We then headed back south, stopping for an evening in Queensville. Not somewhere we would recommend staying, it's a little quiet to say the least. And the hostel we staying in was, well, different. The bedroom was lovely, the bed was exceptionally comfortable, the kitchen was great, but the quotes from the bible on the walls, and the bible in the bedroom, were a little offputting! The notice on the wall about a zero tolerance towards intoxication made us feel obliged to go out for a beer, Chris wearing a t-shirt with a Benjamin Franklin quote "Beer is proof that god loves us and wants us to be happy", after we'd had dinner! We went to a bar very close by and were quite glad we did, because we were the poor guys' only customers all evening. Earlier on in the day we went out to see a gannet colony nearby with a few wee cute chicks in the nests which made the stop off worthwhile, but we weren't distraught to be leaving the next day.
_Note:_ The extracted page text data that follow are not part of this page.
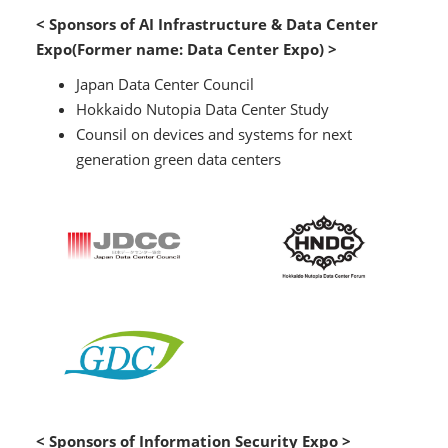
< Sponsors of AI Infrastructure & Data Center
Expo(Former name: Data Center Expo) >
Japan Data Center Council
Hokkaido Nutopia Data Center Study
Counsil on devices and systems for next
generation green data centers
< Sponsors of Information Security Expo >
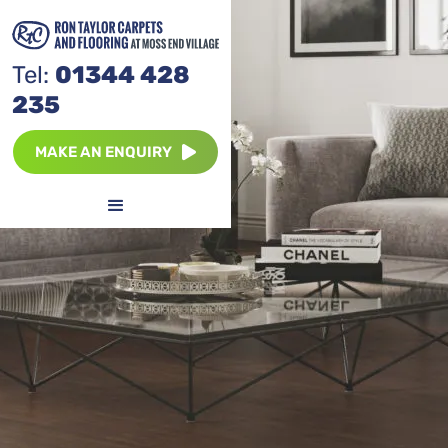
Tel:
01344 428
235
MAKE AN ENQUIRY

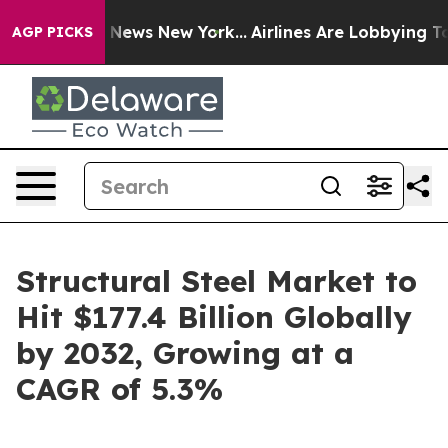
as CBS News New York...
Airlines Are Lobbying To Chang
AGP PICKS
Structural Steel Market to
Hit $177.4 Billion Globally
by 2032, Growing at a
CAGR of 5.3%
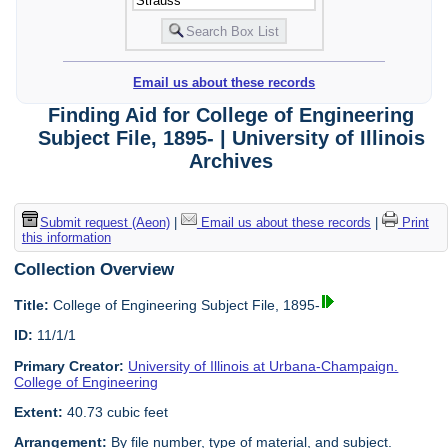
Email us about these records
Finding Aid for College of Engineering
Subject File, 1895- | University of Illinois
Archives
Submit request (Aeon)
|
Email us about these records
|
Print
this information
Collection Overview
Title:
College of Engineering Subject File, 1895-
ID:
11/1/1
Primary Creator:
University of Illinois at Urbana-Champaign.
College of Engineering
Extent:
40.73 cubic feet
Arrangement:
By file number, type of material, and subject.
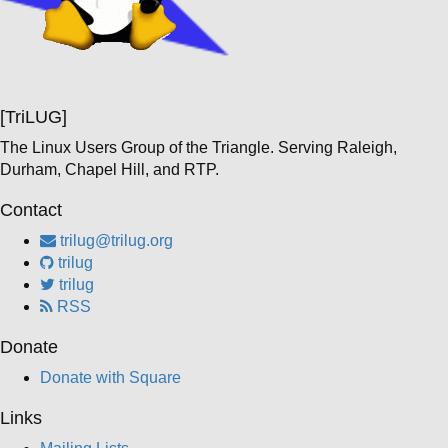
[TriLUG]
The Linux Users Group of the Triangle. Serving Raleigh,
Durham, Chapel Hill, and RTP.
Contact
trilug@trilug.org
trilug
trilug
RSS
Donate
Donate with Square
Links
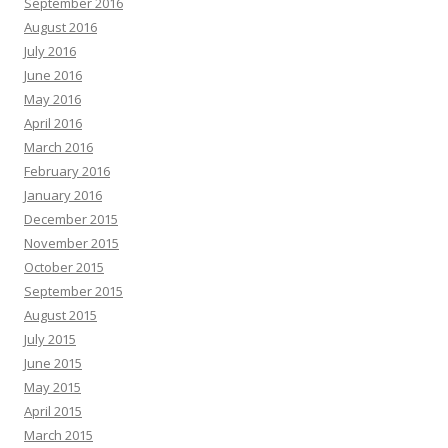
September 2016
August 2016
July 2016
June 2016
May 2016
April 2016
March 2016
February 2016
January 2016
December 2015
November 2015
October 2015
September 2015
August 2015
July 2015
June 2015
May 2015
April 2015
March 2015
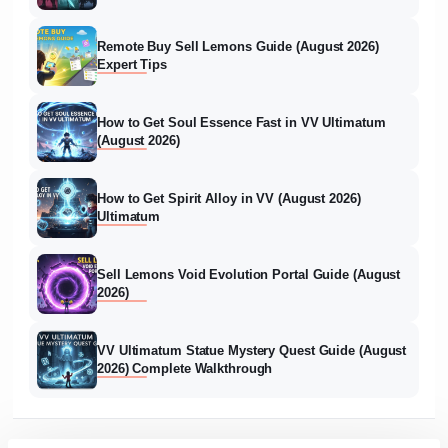
Remote Buy Sell Lemons Guide (August 2026)
Expert Tips
How to Get Soul Essence Fast in VV Ultimatum
(August 2026)
How to Get Spirit Alloy in VV (August 2026)
Ultimatum
Sell Lemons Void Evolution Portal Guide (August
2026)
VV Ultimatum Statue Mystery Quest Guide (August
2026) Complete Walkthrough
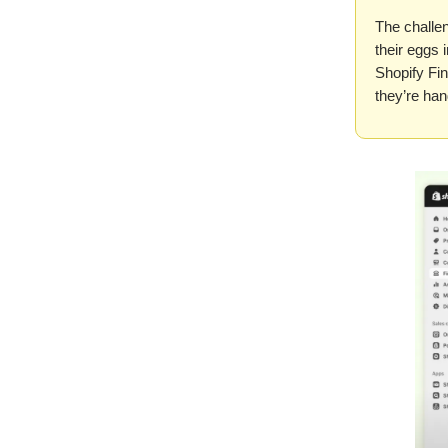
The challe
their eggs 
Shopify Fin
they’re han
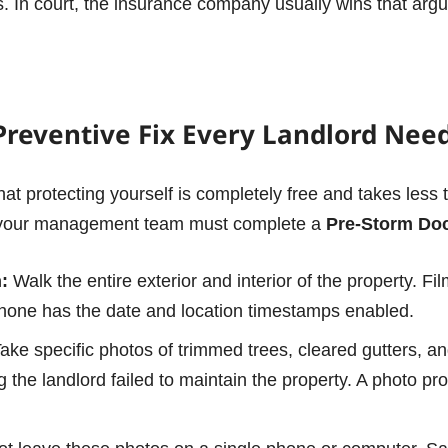
rs. In court, the insurance company usually wins that arg
Preventive Fix Every Landlord Nee
s that protecting yourself is completely free and takes less
or your management team must complete a
Pre-Storm Do
:
Walk the entire exterior and interior of the property. Fi
hone has the date and location timestamps enabled.
ake specific photos of trimmed trees, cleared gutters, a
 the landlord failed to maintain the property.
A photo pro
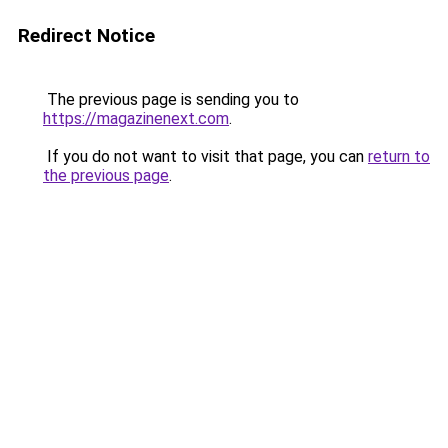
Redirect Notice
The previous page is sending you to
https://magazinenext.com
.
If you do not want to visit that page, you can
return to
the previous page
.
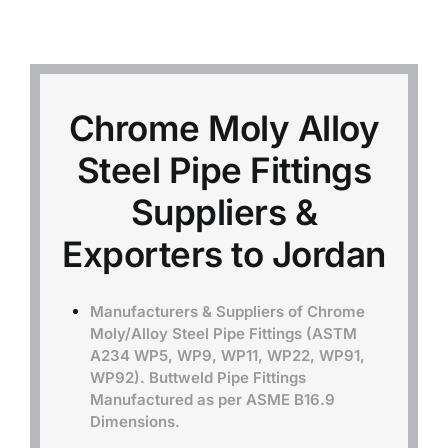
Mild Steel
Carbon Steel
Chrome Moly Alloy
Steel Pipe Fittings
Alloy Steel
Suppliers &
Nickel Alloys
Exporters to Jordan
Duplex
Manufacturers & Suppliers of Chrome
Moly/Alloy Steel Pipe Fittings (ASTM
A234 WP5, WP9, WP11, WP22, WP91,
Copper Alloys
WP92). Buttweld Pipe Fittings
Manufactured as per ASME B16.9
Dimensions.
We then headed south of Auckland to Taupo. We'd booked to stay for two nights but very quickly extended that stay to 4 days! We could easily stay longer - it's a really nice area and there is plenty to do. And the hostel which overlooks the lake onto the mountains behind is brilliant. We think it was probably a motel previously, and our room is huge and has a fridge and an ensuite - ultimate luxury! Which for approx £32 a night for the two of us is going to be hard to beat. We went on a good walk up to a waterfall nearby and stopped for a dip in a thermal stream on the way back. Why pay loads of money for a spa when you can sit in a naturally heated (and it was very hot in places) stream??

The next day we went for a pre-breakfast run then wandered around the town in the morning then went kayaking down the river in the afternoon, stopping again (on the way past in the kayaks this time) at the thermal stream. What a hard life!

12,000 kilometers into our jaunt around New Zealand and we really are loving it.